= Beginning of Section =

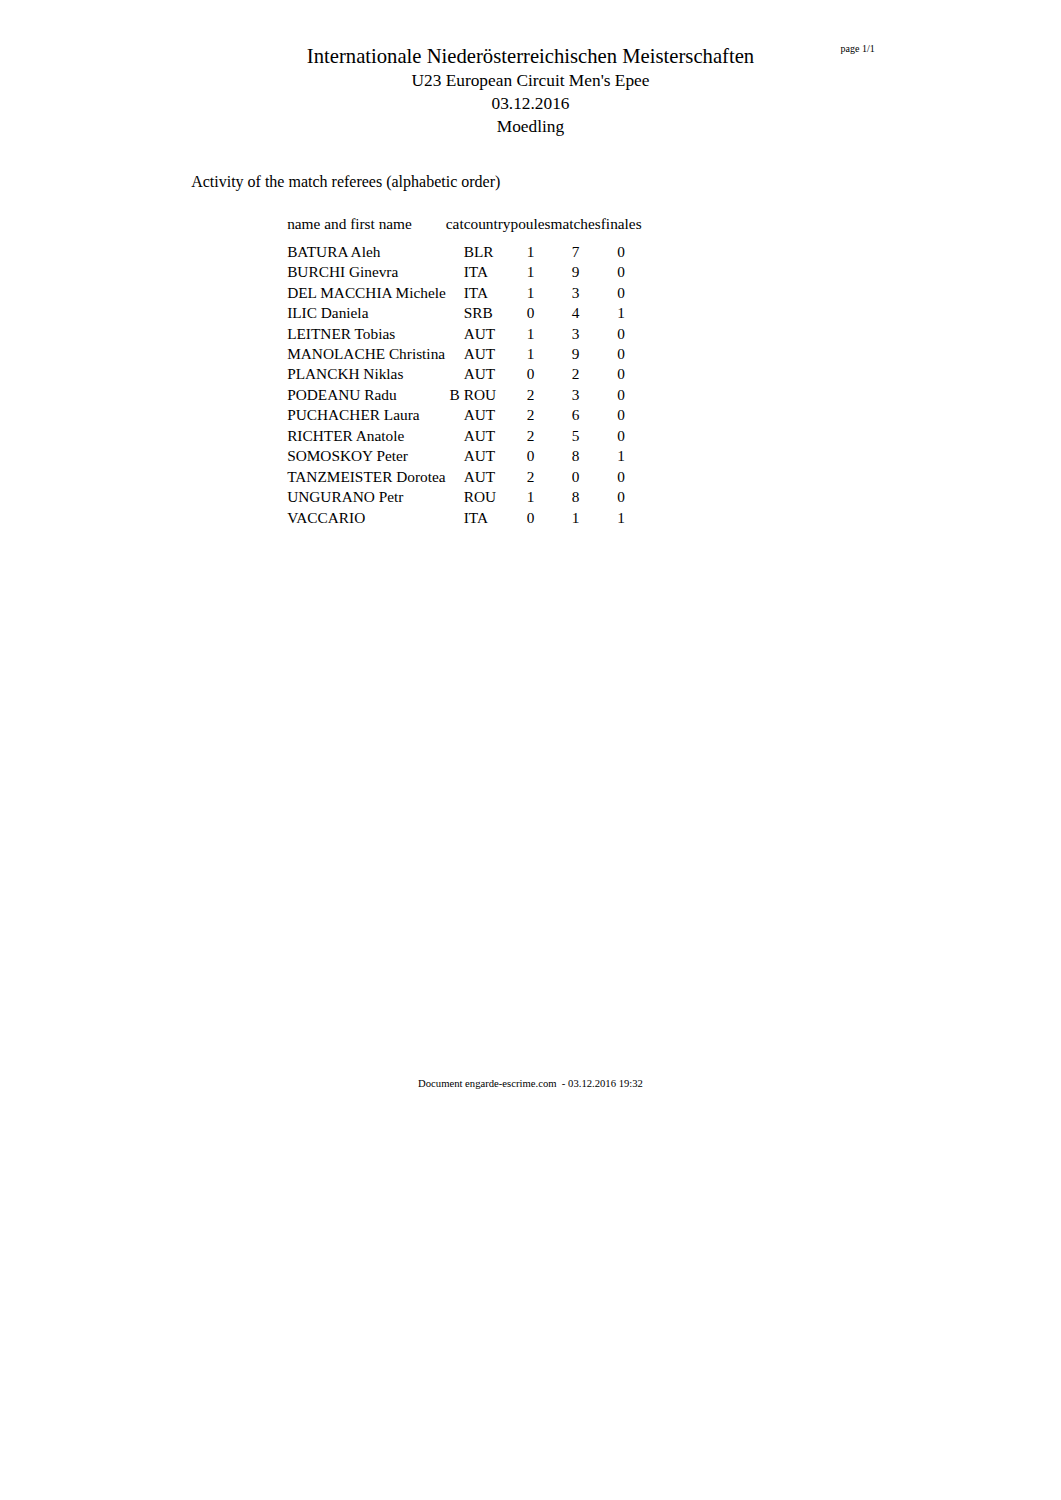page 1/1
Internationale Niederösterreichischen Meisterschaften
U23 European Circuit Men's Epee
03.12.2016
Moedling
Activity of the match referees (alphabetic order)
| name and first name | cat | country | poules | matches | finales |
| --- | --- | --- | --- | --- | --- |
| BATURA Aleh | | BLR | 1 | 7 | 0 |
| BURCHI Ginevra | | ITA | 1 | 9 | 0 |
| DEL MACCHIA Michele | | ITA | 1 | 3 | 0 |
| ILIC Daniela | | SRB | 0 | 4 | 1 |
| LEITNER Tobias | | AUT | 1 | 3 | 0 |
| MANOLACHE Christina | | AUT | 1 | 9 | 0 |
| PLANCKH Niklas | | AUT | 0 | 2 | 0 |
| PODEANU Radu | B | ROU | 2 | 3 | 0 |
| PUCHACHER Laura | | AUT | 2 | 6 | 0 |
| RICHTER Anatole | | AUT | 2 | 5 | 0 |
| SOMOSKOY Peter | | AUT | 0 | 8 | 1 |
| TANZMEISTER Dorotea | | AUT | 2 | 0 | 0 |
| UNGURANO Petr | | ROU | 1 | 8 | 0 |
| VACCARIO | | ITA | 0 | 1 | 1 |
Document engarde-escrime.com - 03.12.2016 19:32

= End of Section =

__Task statement__. Copy out the lines above in full and unaltered, apart from the pictures.

__Expected answer__.
page 1/1
Internationale Niederösterreichischen Meisterschaften
U23 European Circuit Men's Epee
03.12.2016
Moedling
Activity of the match referees (alphabetic order)
| name and first name | cat | country | poules | matches | finales |
| --- | --- | --- | --- | --- | --- |
| BATURA Aleh | | BLR | 1 | 7 | 0 |
| BURCHI Ginevra | | ITA | 1 | 9 | 0 |
| DEL MACCHIA Michele | | ITA | 1 | 3 | 0 |
| ILIC Daniela | | SRB | 0 | 4 | 1 |
| LEITNER Tobias | | AUT | 1 | 3 | 0 |
| MANOLACHE Christina | | AUT | 1 | 9 | 0 |
| PLANCKH Niklas | | AUT | 0 | 2 | 0 |
| PODEANU Radu | B | ROU | 2 | 3 | 0 |
| PUCHACHER Laura | | AUT | 2 | 6 | 0 |
| RICHTER Anatole | | AUT | 2 | 5 | 0 |
| SOMOSKOY Peter | | AUT | 0 | 8 | 1 |
| TANZMEISTER Dorotea | | AUT | 2 | 0 | 0 |
| UNGURANO Petr | | ROU | 1 | 8 | 0 |
| VACCARIO | | ITA | 0 | 1 | 1 |
Document engarde-escrime.com - 03.12.2016 19:32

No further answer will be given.